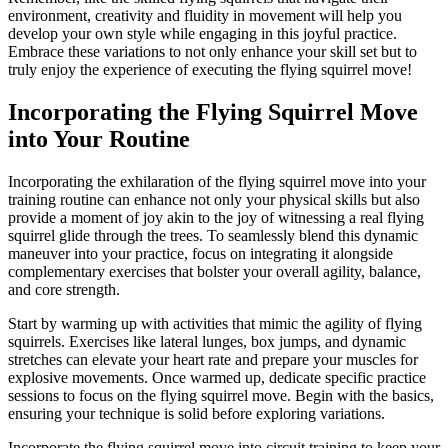
environment, creativity and fluidity in movement will help you
develop your own style while engaging in this joyful practice.
Embrace these variations to not only enhance your skill set but to
truly enjoy the experience of executing the flying squirrel move!
Incorporating the Flying Squirrel Move
into Your Routine
Incorporating the exhilaration of the flying squirrel move into your
training routine can enhance not only your physical skills but also
provide a moment of joy akin to the joy of witnessing a real flying
squirrel glide through the trees. To seamlessly blend this dynamic
maneuver into your practice, focus on integrating it alongside
complementary exercises that bolster your overall agility, balance,
and core strength.
Start by warming up with activities that mimic the agility of flying
squirrels. Exercises like lateral lunges, box jumps, and dynamic
stretches can elevate your heart rate and prepare your muscles for
explosive movements. Once warmed up, dedicate specific practice
sessions to focus on the flying squirrel move. Begin with the basics,
ensuring your technique is solid before exploring variations.
Incorporate the flying squirrel move into circuit training to keep your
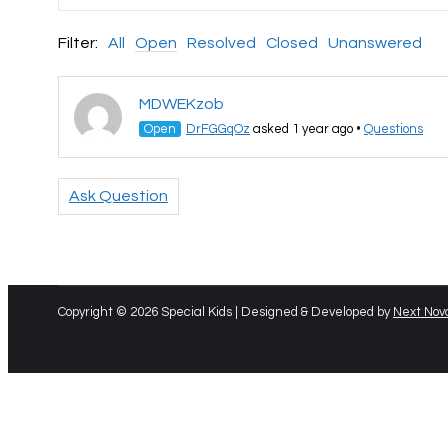
Filter:
All
Open
Resolved
Closed
Unanswered
MDWEKzob
Open
DrFGGqOz
asked 1 year ago
•
Questions
Ask Question
Copyright © 2026 Special Kids | Designed & Developed by
Next Nov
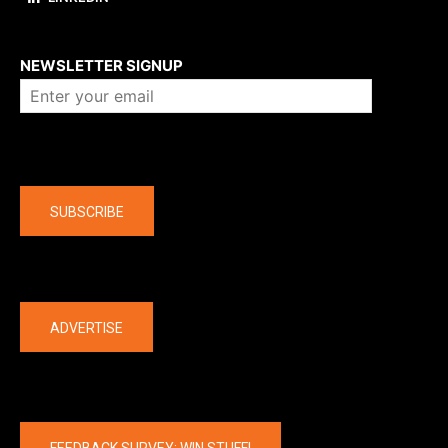
About us
NEWSLETTER SIGNUP
Company
SUBSCRIBE
The latest
ADVERTISE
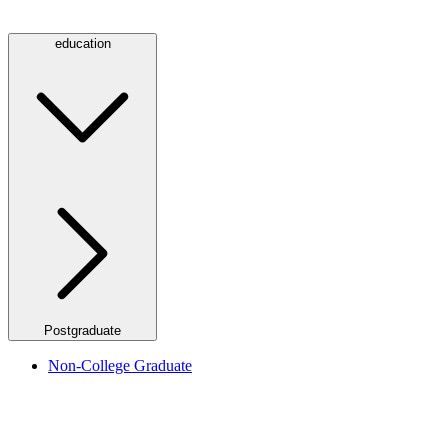
education
Postgraduate
Non-College Graduate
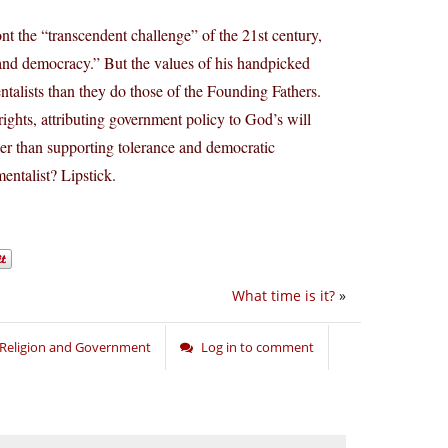
t the “transcendent challenge” of the 21st century,
ce and democracy.” But the values of his handpicked
alists than they do those of the Founding Fathers.
rights, attributing government policy to God’s will
er than supporting tolerance and democratic
entalist? Lipstick.
What time is it?
»
Religion and Government
Log in to comment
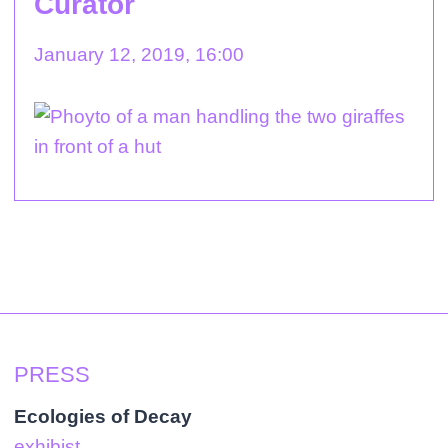
Curator
January 12, 2019, 16:00
PRESS
Ecologies of Decay
exhibist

- - -

Retype the text from every entry above, line for line, and leave out the pictures.

Solution below ▸
environment, creativity and fluidity in movement will help you
develop your own style while engaging in this joyful practice.
Embrace these variations to not only enhance your skill set but to
truly enjoy the experience of executing the flying squirrel move!
Incorporating the Flying Squirrel Move
into Your Routine
Incorporating the exhilaration of the flying squirrel move into your
training routine can enhance not only your physical skills but also
provide a moment of joy akin to the joy of witnessing a real flying
squirrel glide through the trees. To seamlessly blend this dynamic
maneuver into your practice, focus on integrating it alongside
complementary exercises that bolster your overall agility, balance,
and core strength.
Start by warming up with activities that mimic the agility of flying
squirrels. Exercises like lateral lunges, box jumps, and dynamic
stretches can elevate your heart rate and prepare your muscles for
explosive movements. Once warmed up, dedicate specific practice
sessions to focus on the flying squirrel move. Begin with the basics,
ensuring your technique is solid before exploring variations.
Incorporate the flying squirrel move into circuit training to keep your
Filter:
All
Open
Resolved
Closed
Unanswered
MDWEKzob
Open
DrFGGqOz
asked 1 year ago
•
Questions
Ask Question
Copyright © 2026 Special Kids | Designed & Developed by
Next Nov
About us
NEWSLETTER SIGNUP
Company
SUBSCRIBE
The latest
ADVERTISE
education
Postgraduate
Non-College Graduate
t the “transcendent challenge” of the 21st century,
ce and democracy.” But the values of his handpicked
alists than they do those of the Founding Fathers.
rights, attributing government policy to God’s will
er than supporting tolerance and democratic
entalist? Lipstick.
What time is it?
»
Religion and Government
Log in to comment
Curator
January 12, 2019, 16:00
PRESS
Ecologies of Decay
exhibist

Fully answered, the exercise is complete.